Throughout its history, the Library has developed techniques appropriate to its preservation responsibilities. Alongside traditional curative care and binding, new activities have been added: prevention and preservation, staff training and awareness-raising, digitization, research, and technology monitoring.
BnF’s laboratory enables a truly scientific approach by developing methods for analyzing materials and the ways in which they age and degrade.
Activities are spread across four distinct sites, coordinated within the Preservation Services Department by a central team based at the François Mitterrand Library (Site François-Mitterrand).
Preservation activities at the Joël‑Le‑Theule Technical Center consist of the following:
- restoration workshops
- reproduction/digitization workshops
- training activities (emergency plan)
- a mass deacidification unit
The Joël-le-Theule Technical Center, which is housed in an 18th century château, was set up to create backups of printed materials. Printed materials published from the 1870s onwards were printed on acidic paper and are deteriorating over time.
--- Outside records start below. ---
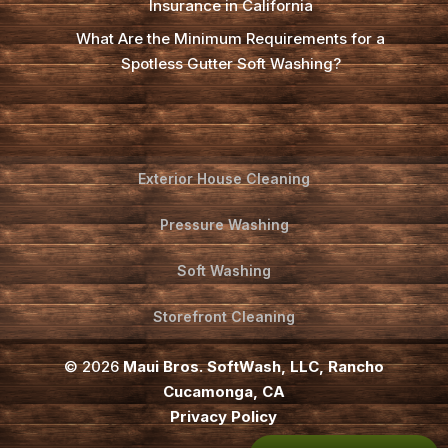
Insurance in California
What Are the Minimum Requirements for a
Spotless Gutter Soft Washing?
Exterior House Cleaning
Pressure Washing
Soft Washing
Storefront Cleaning
© 2026
Maui Bros. SoftWash, LLC, Rancho
Cucamonga, CA
Privacy Policy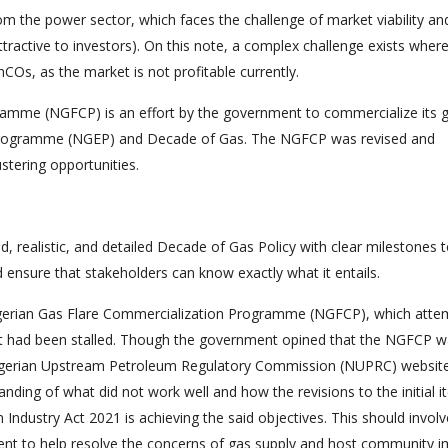
om the power sector, which faces the challenge of market viability an
t attractive to investors). On this note, a complex challenge exists wher
COs, as the market is not profitable currently.
ramme (NGFCP) is an effort by the government to commercialize its 
Programme (NGEP) and Decade of Gas. The NGFCP was revised and
ustering opportunities.
d, realistic, and detailed Decade of Gas Policy with clear milestones 
d ensure that stakeholders can know exactly what it entails.
e Nigerian Gas Flare Commercialization Programme (NGFCP), which atte
ht had been stalled. Though the government opined that the NGFCP 
Nigerian Upstream Petroleum Regulatory Commission (NUPRC) website
nding of what did not work well and how the revisions to the initial i
ndustry Act 2021 is achieving the said objectives. This should involv
ment to help resolve the concerns of gas supply and host community 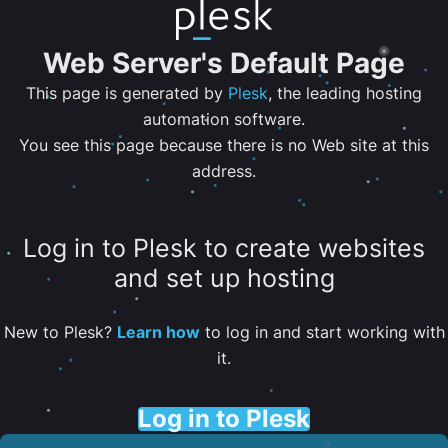
Web Server's Default Page
This page is generated by
Plesk
, the leading hosting
automation software.
You see this page because there is no Web site at this
address.
Log in to Plesk to create websites
and set up hosting
New to Plesk?
Learn how
to log in and start working with
it.
Log in to Plesk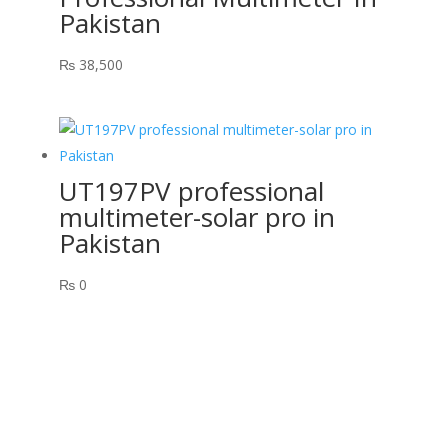
Pakistan
₨
38,500
UT197PV professional
multimeter-solar pro in
Pakistan
₨
0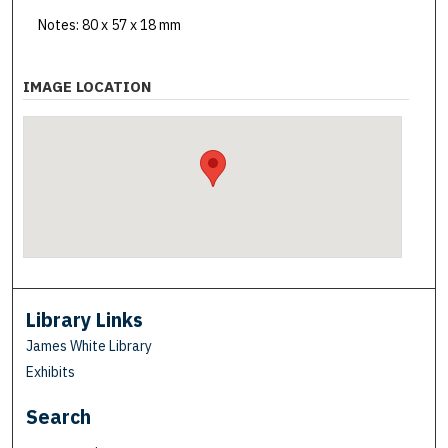
Notes: 80 x 57 x 18 mm
IMAGE LOCATION
Library Links
James White Library
Exhibits
Search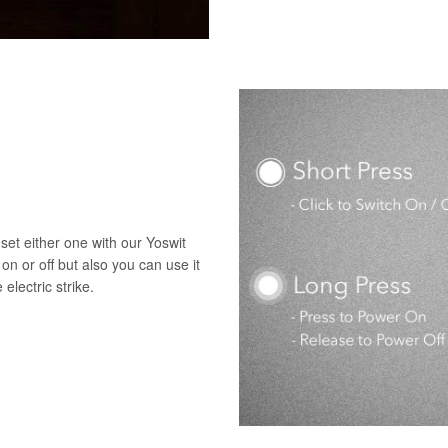
set either one with our Yoswit
 on or off but also you can use it
electric strike.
The first priority is therefore to preserve the content of documents by means of a mass reproduction policy, as well as potentially treating the paper in order to slow the degradation process.
When workshops were established at the François Mitterrand Library (Site François-Mitterrand) and the Bussy-Saint-Georges site, the Sablé center focused more on backing up documents from collections held at the Richelieu Library (Site Richelieu), the Opera Library and the Arsenal Library (Bibliothèque de l’Arsenal) while continuing to work for subject departments based at the François Mitterrand Library.
Various types of process, often complementary, are used:
- restoration of sheet-type documents, bound documents and oversize posters
- mass deacidification: the center houses France’s only existing facility, which handles almost 10,000 volumes a year without unbinding
Specific to this site: the deacidification unit
In conjunction with the Research Center for the Preservation of Graphic Materials (Centre de Recherches sur la Conservation des Documents Graphiques/CRCDG), now known as the Collection Conservation Research Center
(Centre de Recherche sur la Conservation des Collections/CRCC), the center has created a fungistatic wax which is very useful to libraries for maintaining leather bindings: Cire 213. Used in small quantities, this wax helps leather to retain its mechanical suppleness and prevents the development of mold. It is distributed by BnF’s sales department.